Page-level text extractions:

##############################

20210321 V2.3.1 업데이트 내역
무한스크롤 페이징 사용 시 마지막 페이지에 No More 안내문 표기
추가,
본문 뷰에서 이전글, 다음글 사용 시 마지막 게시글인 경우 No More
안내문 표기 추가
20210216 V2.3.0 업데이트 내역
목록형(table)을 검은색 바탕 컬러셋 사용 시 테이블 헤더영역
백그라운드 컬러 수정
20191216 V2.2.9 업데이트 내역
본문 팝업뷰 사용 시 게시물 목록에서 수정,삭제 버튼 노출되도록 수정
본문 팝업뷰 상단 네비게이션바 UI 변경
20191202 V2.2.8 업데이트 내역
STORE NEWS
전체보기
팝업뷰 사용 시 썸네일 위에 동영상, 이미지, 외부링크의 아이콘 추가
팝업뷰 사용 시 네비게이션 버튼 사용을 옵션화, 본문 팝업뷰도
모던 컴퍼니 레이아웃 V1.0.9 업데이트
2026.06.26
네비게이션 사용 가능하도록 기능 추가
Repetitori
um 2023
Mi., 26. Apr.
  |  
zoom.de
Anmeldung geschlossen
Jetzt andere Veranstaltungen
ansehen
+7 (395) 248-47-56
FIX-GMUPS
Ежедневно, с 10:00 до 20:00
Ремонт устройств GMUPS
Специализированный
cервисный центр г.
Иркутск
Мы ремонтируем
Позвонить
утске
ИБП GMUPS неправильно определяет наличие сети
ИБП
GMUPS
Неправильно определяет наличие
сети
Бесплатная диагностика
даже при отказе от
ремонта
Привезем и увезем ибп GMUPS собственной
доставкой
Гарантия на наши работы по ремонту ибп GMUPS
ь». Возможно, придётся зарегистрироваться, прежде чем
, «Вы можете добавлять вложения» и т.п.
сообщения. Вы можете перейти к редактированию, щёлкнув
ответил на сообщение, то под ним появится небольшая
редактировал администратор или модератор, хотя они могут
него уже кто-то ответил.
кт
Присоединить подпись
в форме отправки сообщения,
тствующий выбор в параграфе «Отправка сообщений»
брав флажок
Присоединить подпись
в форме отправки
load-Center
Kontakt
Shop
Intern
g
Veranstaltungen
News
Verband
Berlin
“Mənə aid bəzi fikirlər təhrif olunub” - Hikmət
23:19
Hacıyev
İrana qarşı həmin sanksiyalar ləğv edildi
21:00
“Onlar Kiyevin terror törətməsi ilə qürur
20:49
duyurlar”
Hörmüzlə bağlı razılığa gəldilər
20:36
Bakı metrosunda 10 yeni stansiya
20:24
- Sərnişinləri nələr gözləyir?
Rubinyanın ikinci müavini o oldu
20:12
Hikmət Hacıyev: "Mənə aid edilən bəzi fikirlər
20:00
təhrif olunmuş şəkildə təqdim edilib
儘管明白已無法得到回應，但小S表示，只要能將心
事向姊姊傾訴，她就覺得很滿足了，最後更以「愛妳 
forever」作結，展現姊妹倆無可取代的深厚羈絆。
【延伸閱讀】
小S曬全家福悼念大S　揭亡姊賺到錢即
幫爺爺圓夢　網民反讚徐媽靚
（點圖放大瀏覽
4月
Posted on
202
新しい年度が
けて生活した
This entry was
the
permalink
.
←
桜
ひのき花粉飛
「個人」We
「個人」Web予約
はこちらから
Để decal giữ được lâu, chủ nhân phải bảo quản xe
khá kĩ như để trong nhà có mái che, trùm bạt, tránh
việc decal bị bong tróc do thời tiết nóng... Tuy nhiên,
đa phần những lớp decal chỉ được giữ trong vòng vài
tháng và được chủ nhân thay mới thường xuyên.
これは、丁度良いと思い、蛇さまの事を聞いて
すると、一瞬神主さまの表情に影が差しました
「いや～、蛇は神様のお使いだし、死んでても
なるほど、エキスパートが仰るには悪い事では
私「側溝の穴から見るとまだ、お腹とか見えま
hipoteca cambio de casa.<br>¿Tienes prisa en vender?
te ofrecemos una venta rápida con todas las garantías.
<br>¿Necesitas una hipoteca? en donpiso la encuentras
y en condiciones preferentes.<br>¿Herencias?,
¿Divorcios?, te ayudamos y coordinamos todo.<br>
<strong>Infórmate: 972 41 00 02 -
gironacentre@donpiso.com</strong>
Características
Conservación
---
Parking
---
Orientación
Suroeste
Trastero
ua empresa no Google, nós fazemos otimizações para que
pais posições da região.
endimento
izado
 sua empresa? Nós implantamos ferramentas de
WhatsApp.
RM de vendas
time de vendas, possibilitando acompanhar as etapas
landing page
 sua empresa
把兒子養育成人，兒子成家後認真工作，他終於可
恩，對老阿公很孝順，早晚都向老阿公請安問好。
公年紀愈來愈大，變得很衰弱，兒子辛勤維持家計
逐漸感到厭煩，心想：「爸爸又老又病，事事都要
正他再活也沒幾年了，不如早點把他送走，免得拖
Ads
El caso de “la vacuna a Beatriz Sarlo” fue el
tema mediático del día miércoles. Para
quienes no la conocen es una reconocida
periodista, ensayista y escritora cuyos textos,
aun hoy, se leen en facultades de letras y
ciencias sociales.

##############################

The records are to be repeated in full, exactly as they stand.

> **RESULT BELOW**
20210321 V2.3.1 업데이트 내역
무한스크롤 페이징 사용 시 마지막 페이지에 No More 안내문 표기
추가,
본문 뷰에서 이전글, 다음글 사용 시 마지막 게시글인 경우 No More
안내문 표기 추가
20210216 V2.3.0 업데이트 내역
목록형(table)을 검은색 바탕 컬러셋 사용 시 테이블 헤더영역
백그라운드 컬러 수정
20191216 V2.2.9 업데이트 내역
본문 팝업뷰 사용 시 게시물 목록에서 수정,삭제 버튼 노출되도록 수정
본문 팝업뷰 상단 네비게이션바 UI 변경
20191202 V2.2.8 업데이트 내역
STORE NEWS
전체보기
팝업뷰 사용 시 썸네일 위에 동영상, 이미지, 외부링크의 아이콘 추가
팝업뷰 사용 시 네비게이션 버튼 사용을 옵션화, 본문 팝업뷰도
모던 컴퍼니 레이아웃 V1.0.9 업데이트
2026.06.26
네비게이션 사용 가능하도록 기능 추가
Repetitori
um 2023
Mi., 26. Apr.
  |  
zoom.de
Anmeldung geschlossen
Jetzt andere Veranstaltungen
ansehen
+7 (395) 248-47-56
FIX-GMUPS
Ежедневно, с 10:00 до 20:00
Ремонт устройств GMUPS
Специализированный
cервисный центр г.
Иркутск
Мы ремонтируем
Позвонить
утске
ИБП GMUPS неправильно определяет наличие сети
ИБП
GMUPS
Неправильно определяет наличие
сети
Бесплатная диагностика
даже при отказе от
ремонта
Привезем и увезем ибп GMUPS собственной
доставкой
Гарантия на наши работы по ремонту ибп GMUPS
ь». Возможно, придётся зарегистрироваться, прежде чем
, «Вы можете добавлять вложения» и т.п.
сообщения. Вы можете перейти к редактированию, щёлкнув
ответил на сообщение, то под ним появится небольшая
редактировал администратор или модератор, хотя они могут
него уже кто-то ответил.
кт
Присоединить подпись
в форме отправки сообщения,
тствующий выбор в параграфе «Отправка сообщений»
брав флажок
Присоединить подпись
в форме отправки
load-Center
Kontakt
Shop
Intern
g
Veranstaltungen
News
Verband
Berlin
“Mənə aid bəzi fikirlər təhrif olunub” - Hikmət
23:19
Hacıyev
İrana qarşı həmin sanksiyalar ləğv edildi
21:00
“Onlar Kiyevin terror törətməsi ilə qürur
20:49
duyurlar”
Hörmüzlə bağlı razılığa gəldilər
20:36
Bakı metrosunda 10 yeni stansiya
20:24
- Sərnişinləri nələr gözləyir?
Rubinyanın ikinci müavini o oldu
20:12
Hikmət Hacıyev: "Mənə aid edilən bəzi fikirlər
20:00
təhrif olunmuş şəkildə təqdim edilib
儘管明白已無法得到回應，但小S表示，只要能將心
事向姊姊傾訴，她就覺得很滿足了，最後更以「愛妳 
forever」作結，展現姊妹倆無可取代的深厚羈絆。
【延伸閱讀】
小S曬全家福悼念大S　揭亡姊賺到錢即
幫爺爺圓夢　網民反讚徐媽靚
（點圖放大瀏覽
4月
Posted on
202
新しい年度が
けて生活した
This entry was
the
permalink
.
←
桜
ひのき花粉飛
「個人」We
「個人」Web予約
はこちらから
Để decal giữ được lâu, chủ nhân phải bảo quản xe
khá kĩ như để trong nhà có mái che, trùm bạt, tránh
việc decal bị bong tróc do thời tiết nóng... Tuy nhiên,
đa phần những lớp decal chỉ được giữ trong vòng vài
tháng và được chủ nhân thay mới thường xuyên.
これは、丁度良いと思い、蛇さまの事を聞いて
すると、一瞬神主さまの表情に影が差しました
「いや～、蛇は神様のお使いだし、死んでても
なるほど、エキスパートが仰るには悪い事では
私「側溝の穴から見るとまだ、お腹とか見えま
hipoteca cambio de casa.<br>¿Tienes prisa en vender?
te ofrecemos una venta rápida con todas las garantías.
<br>¿Necesitas una hipoteca? en donpiso la encuentras
y en condiciones preferentes.<br>¿Herencias?,
¿Divorcios?, te ayudamos y coordinamos todo.<br>
<strong>Infórmate: 972 41 00 02 -
gironacentre@donpiso.com</strong>
Características
Conservación
---
Parking
---
Orientación
Suroeste
Trastero
ua empresa no Google, nós fazemos otimizações para que
pais posições da região.
endimento
izado
 sua empresa? Nós implantamos ferramentas de
WhatsApp.
RM de vendas
time de vendas, possibilitando acompanhar as etapas
landing page
 sua empresa
把兒子養育成人，兒子成家後認真工作，他終於可
恩，對老阿公很孝順，早晚都向老阿公請安問好。
公年紀愈來愈大，變得很衰弱，兒子辛勤維持家計
逐漸感到厭煩，心想：「爸爸又老又病，事事都要
正他再活也沒幾年了，不如早點把他送走，免得拖
Ads
El caso de “la vacuna a Beatriz Sarlo” fue el
tema mediático del día miércoles. Para
quienes no la conocen es una reconocida
periodista, ensayista y escritora cuyos textos,
aun hoy, se leen en facultades de letras y
ciencias sociales.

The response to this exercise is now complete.